(Records for the task)
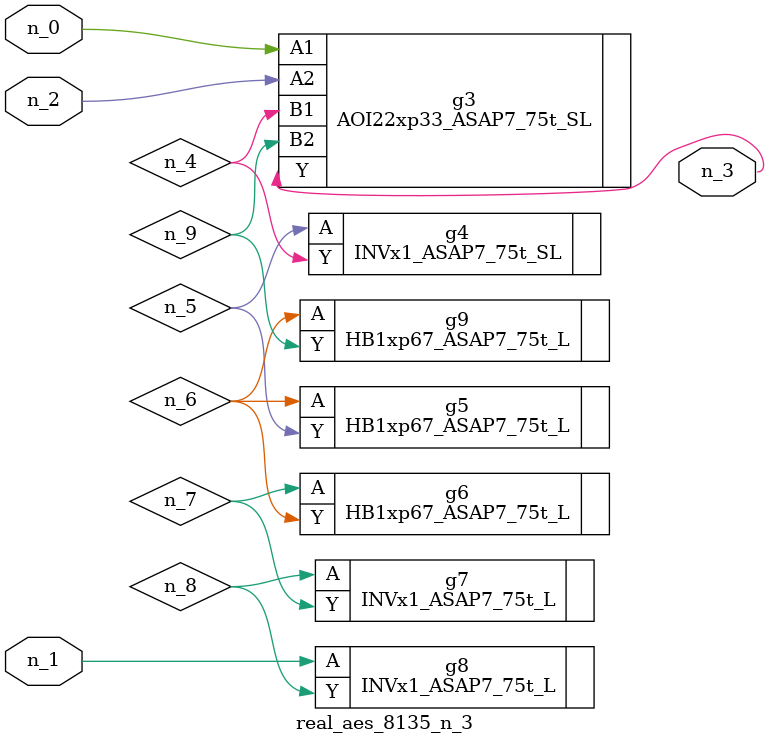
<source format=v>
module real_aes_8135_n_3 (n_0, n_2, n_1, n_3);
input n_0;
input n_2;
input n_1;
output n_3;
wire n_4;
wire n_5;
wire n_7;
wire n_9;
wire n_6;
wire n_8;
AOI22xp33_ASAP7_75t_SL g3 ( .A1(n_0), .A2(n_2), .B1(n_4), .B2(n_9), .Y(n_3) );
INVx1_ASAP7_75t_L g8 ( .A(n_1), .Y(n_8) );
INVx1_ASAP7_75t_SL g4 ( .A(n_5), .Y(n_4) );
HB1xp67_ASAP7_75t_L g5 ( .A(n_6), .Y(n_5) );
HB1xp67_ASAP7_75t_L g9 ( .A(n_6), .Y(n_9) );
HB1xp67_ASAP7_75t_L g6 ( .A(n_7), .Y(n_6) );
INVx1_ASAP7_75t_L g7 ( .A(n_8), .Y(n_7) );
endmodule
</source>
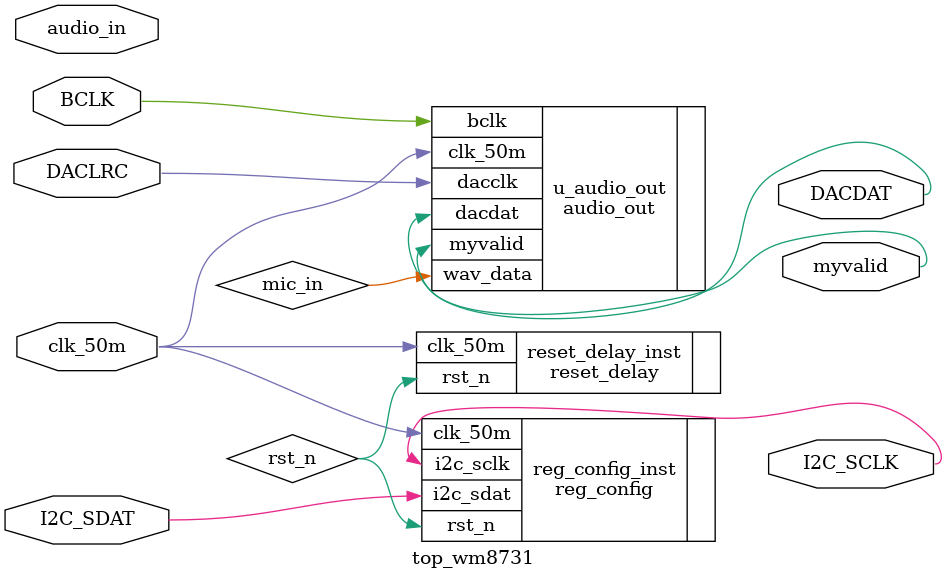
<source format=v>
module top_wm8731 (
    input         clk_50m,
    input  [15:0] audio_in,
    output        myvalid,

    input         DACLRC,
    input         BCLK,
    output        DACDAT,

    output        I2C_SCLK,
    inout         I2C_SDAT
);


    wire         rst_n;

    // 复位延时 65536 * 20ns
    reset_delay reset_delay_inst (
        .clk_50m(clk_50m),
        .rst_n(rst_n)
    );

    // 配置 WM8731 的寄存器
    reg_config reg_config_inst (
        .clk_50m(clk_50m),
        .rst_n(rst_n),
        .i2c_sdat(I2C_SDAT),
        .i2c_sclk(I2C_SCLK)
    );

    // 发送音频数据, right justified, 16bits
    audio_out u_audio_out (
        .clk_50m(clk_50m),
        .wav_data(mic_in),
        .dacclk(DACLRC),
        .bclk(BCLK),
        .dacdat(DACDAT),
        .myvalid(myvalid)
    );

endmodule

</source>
(End Records for the task)
**Task instructions**
Lines in the records above that carry the word "wire" are to be located and copied.

**Solution to this problem**
wire n_4;
wire n_5;
wire n_7;
wire n_9;
wire n_6;
wire n_8;
    wire         rst_n;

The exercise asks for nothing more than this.